- Born: 23 May 1928 (age 98) Bamberg, Germany
- Occupations: Conductor; Academic teacher;
- Organizations: Staatsoper Hannover; Musikhochschule Würzburg; Deutsche Oper am Rhein;
- Title: Generalmusikdirektor

= Günther Wich =

German conductor (born 1928)

Günther Wich (or Günter, born 23 May 1928) is a German conductor who was Generalmusikdirektor (GMD) of the Staatsoper Hannover, and for 17 years of the Deutsche Oper am Rhein. He was professor of conducting at the Musikhochschule Würzburg.

== Life and career ==
Wich was born in Bamberg, Germany. His first instrument was the recorder, but he soon changed to the flute, taking lessons from a flutist of the Theater Saarbrücken. After his Abitur in 1949, he studied flute with Gustav Scheck and conducting with Konrad Lechner and Carl Ueter at the Musikhochschule Freiburg. From 1952, he worked as an assistant to GMD Heinz Dressel at the Theater Freiburg who delegated him to the operetta, finding his piano playing not sufficient for opera. He worked for Siegfried Köhler, who influenced him greatly. The first work he conducted in performance was Zeller's Der Vogelhändler. He was promoted to first Kapellmeister, conducting such operas as Wagner's Lohengrin and Die Meistersinger von Nürnberg, and Der Rosenkavalier and Salome by Richard Strauss.

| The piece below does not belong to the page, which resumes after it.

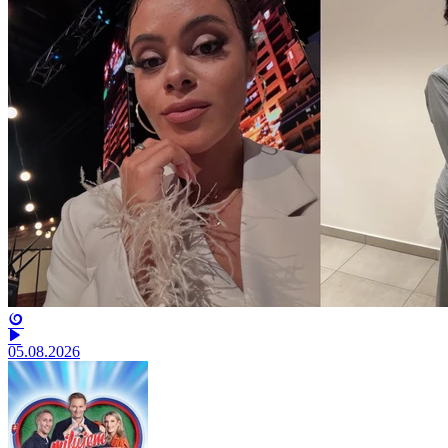
05.08.2026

In 1959 Wich moved to the Graz Opera where he was offered the position of Musikalischer Oberleiter (music supervisor), created for him. He became GMD of the Staatsoper Hannover from 1961 to 1965. He then moved on to the Deutsche Oper am Rhein where he remained for 17 years.

Wich was professor of conducting at the Musikhochschule Würzburg from 1962.

== Recordings ==
Wich recorded Henze's Drei Dithyramben with the Rundfunk-Kammerorchester Saarbrücken.